(Hardware design source data)
--------------------

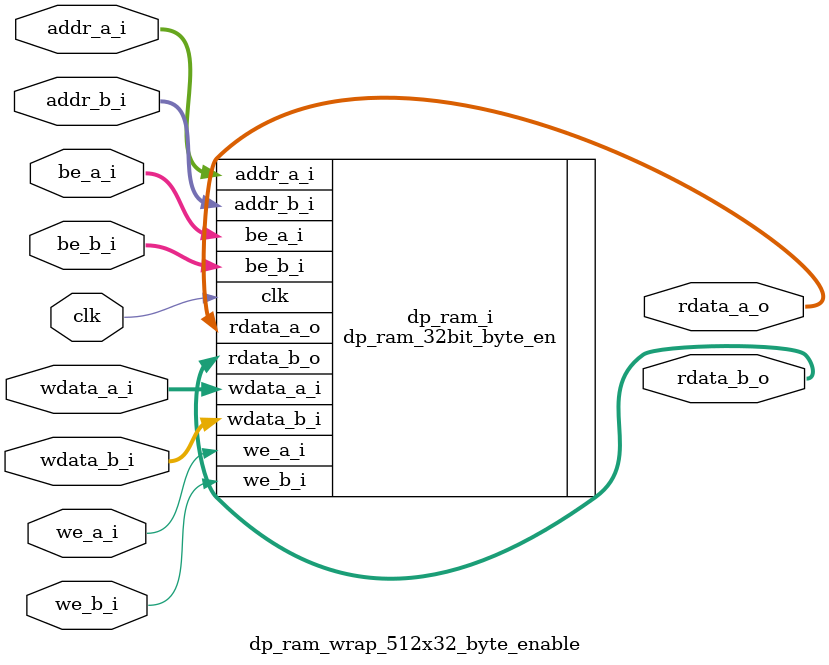
<source format=sv>

`ifdef ALTERA
`define ALTERA_MEM
`endif

module dp_ram_wrap_512x32_byte_enable
  #(
    parameter ADDR_WIDTH = 9
  )(
    input  logic clk,

    input  logic [ADDR_WIDTH-1:0]  addr_a_i,
    input  logic [31:0]            wdata_a_i,
    output logic [31:0]            rdata_a_o,
    input  logic                   we_a_i,
    input  logic [3:0]             be_a_i,

    input  logic [ADDR_WIDTH-1:0]  addr_b_i,
    input  logic [31:0]            wdata_b_i,
    output logic [31:0]            rdata_b_o,
    input  logic                   we_b_i,
    input  logic [3:0]             be_b_i
  );

`ifdef ALTERA_MEM

dp_ram_512x32	dp_ram_512x32_inst (
	.address_a ( addr_a_i ),
	.address_b ( addr_b_i ),
	.byteena_a ( be_a_i ),
	.byteena_b ( be_b_i ),
	.clock     ( clk),
	.data_a    ( wdata_a_i ),
	.data_b    ( wdata_b_i ),
	.wren_a    ( we_a_i ),
	.wren_b    ( we_b_i ),
	.q_a       ( rdata_a_o ),
	.q_b       ( rdata_b_o )
 );

`else
dp_ram_32bit_byte_en
#(
  .ADDR_WIDTH ( ADDR_WIDTH )
  )
  dp_ram_i
  (
    .clk       ( clk       ),

    .addr_a_i  ( addr_a_i  ),
    .wdata_a_i ( wdata_a_i ),
    .rdata_a_o ( rdata_a_o ),
    .we_a_i    ( we_a_i    ),
    .be_a_i    ( be_a_i    ),

    .addr_b_i  ( addr_b_i  ),
    .wdata_b_i ( wdata_b_i ),
    .rdata_b_o ( rdata_b_o ),
    .we_b_i    ( we_b_i    ),
    .be_b_i    ( be_b_i    )
    );
`endif

endmodule


</source>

--------------------

▶ [Your goal] Give the entries above again, exactly as written and free of images.

▶ [Solved exercise]
<source format=sv>

`ifdef ALTERA
`define ALTERA_MEM
`endif

module dp_ram_wrap_512x32_byte_enable
  #(
    parameter ADDR_WIDTH = 9
  )(
    input  logic clk,

    input  logic [ADDR_WIDTH-1:0]  addr_a_i,
    input  logic [31:0]            wdata_a_i,
    output logic [31:0]            rdata_a_o,
    input  logic                   we_a_i,
    input  logic [3:0]             be_a_i,

    input  logic [ADDR_WIDTH-1:0]  addr_b_i,
    input  logic [31:0]            wdata_b_i,
    output logic [31:0]            rdata_b_o,
    input  logic                   we_b_i,
    input  logic [3:0]             be_b_i
  );

`ifdef ALTERA_MEM

dp_ram_512x32	dp_ram_512x32_inst (
	.address_a ( addr_a_i ),
	.address_b ( addr_b_i ),
	.byteena_a ( be_a_i ),
	.byteena_b ( be_b_i ),
	.clock     ( clk),
	.data_a    ( wdata_a_i ),
	.data_b    ( wdata_b_i ),
	.wren_a    ( we_a_i ),
	.wren_b    ( we_b_i ),
	.q_a       ( rdata_a_o ),
	.q_b       ( rdata_b_o )
 );

`else
dp_ram_32bit_byte_en
#(
  .ADDR_WIDTH ( ADDR_WIDTH )
  )
  dp_ram_i
  (
    .clk       ( clk       ),

    .addr_a_i  ( addr_a_i  ),
    .wdata_a_i ( wdata_a_i ),
    .rdata_a_o ( rdata_a_o ),
    .we_a_i    ( we_a_i    ),
    .be_a_i    ( be_a_i    ),

    .addr_b_i  ( addr_b_i  ),
    .wdata_b_i ( wdata_b_i ),
    .rdata_b_o ( rdata_b_o ),
    .we_b_i    ( we_b_i    ),
    .be_b_i    ( be_b_i    )
    );
`endif

endmodule


</source>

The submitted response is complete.